You might be tempted, when listening to a song like “Double Dare Ya” to ask, “What’s all the shouting about?” Well, I’ll tell you. Bikini Kill was providing the soundtrack for a movement that, dog bless ’em, wanted a brand of feminism that reflected their aesthetic ideas as well as their political ones (indeed, I would argue that Riot Grrrl didn’t make much of a distinction between the two, given their frequent – and spot on – attacks on the way women’s bodies are portrayed in the media) and that movement was infused with a punk spirit that a lot of mainstream “punk” music had (and still has) lost. Tobi Vail pounded the drums like she was in the fight of her life and Kathleen Hanna was a hurricane on stage, whirling, screaming, and occasionally flashing the audience. Vail has compared Bikini Kill shows to a war, and for good reason: as I mentioned in my review of Sara Marcus’s excellent Girls to the Front, men came to Bikini Kill concerts specifically to try to menace the band, something that doesn’t happen at Blink-182 shows (although it probably should) (I kid) (mostly).

But it’s not just the sound of their music – which, by the way, was the sound of liberation – that makes Bikini Kill badass.

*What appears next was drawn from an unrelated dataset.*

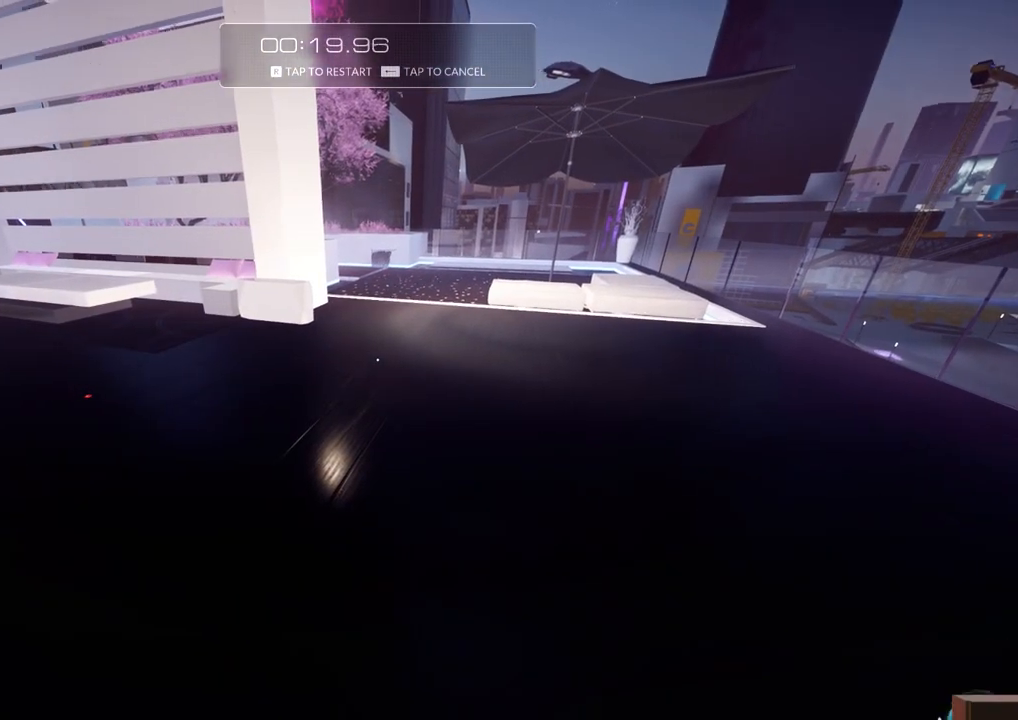
{"keys": [], "events": []}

If I had to choose one word to describe all of their albums that I own (and I think I own all of them), that word would be “exhilarating.” If you like raucous, real punk music, you should definitely listen to Bikini Kill. But what they accomplished goes far beyond just playing loud, angry music. The Riot Grrrl movement was already under way when Hanna, Vail, and Wilcox got the idea to play in a band together, but they galvanized it and give it arguably its loudest, proudest voice.

And it wasn’t fuckin’ easy either. They were harassed, shouted at, and called all manner of horrible name just for daring to make their grievances public. Do me a  favor and ask yourself this, dear Bollocks! readers of any and all genders: why is it that we are always ready to approve of some angry dude – like your Clint Eastwood movie types and all those blowhard political pundit fucktards on the TV – but when a woman, any woman, gets upset because she has to have more education to make less money at the same position as a dude, people instantly accuse her of man-hating? Never mind the fact that the men Bikini Kill supposedly “hated” – men who relentlessly belittle, objectify, abuse, and rape women – are men that everyone should hate. I don’t hate the sadistic fuck who raped and murdered Mia Zapata because he’s a man; I hate him because he’s a fucking rapist. Likewise, I don’t hate Fred Phelps because he’s a man or even because he’s a Christian – I hate him because he’s a bigoted asshole who thinks that a being intelligent and creative enough to make (from scratch!) everything there fucking is has the same prejudices that he has.

There’s a reason you can’t have a serious discussion about Riot Grrrl without mentioning Bikini Kill and here it is: they brought the spirit of Capital-P Punk to that movement (which already had quite a bit of a punk ethos to it). For those of you who don’t know, Punk is “punk” with a purpose. It’s the kind of punk Joe Strummer was even when he wasn’t playing punk music. When the Handsome Furs snuck into Burma, played a secret show, and donated all the proceeds to their friends in a Burmese band, that was Punk. Hell, any band trying to make music under the boot of an oppressive regime is a Punk band. Bikini Kill were Punk because they played songs of liberation with reckless abandon, right in the faces of those who wanted to shut them up (or worse, physically hurt them). And they were badass women because they stood their ground and inspired a generation of young women to do the same.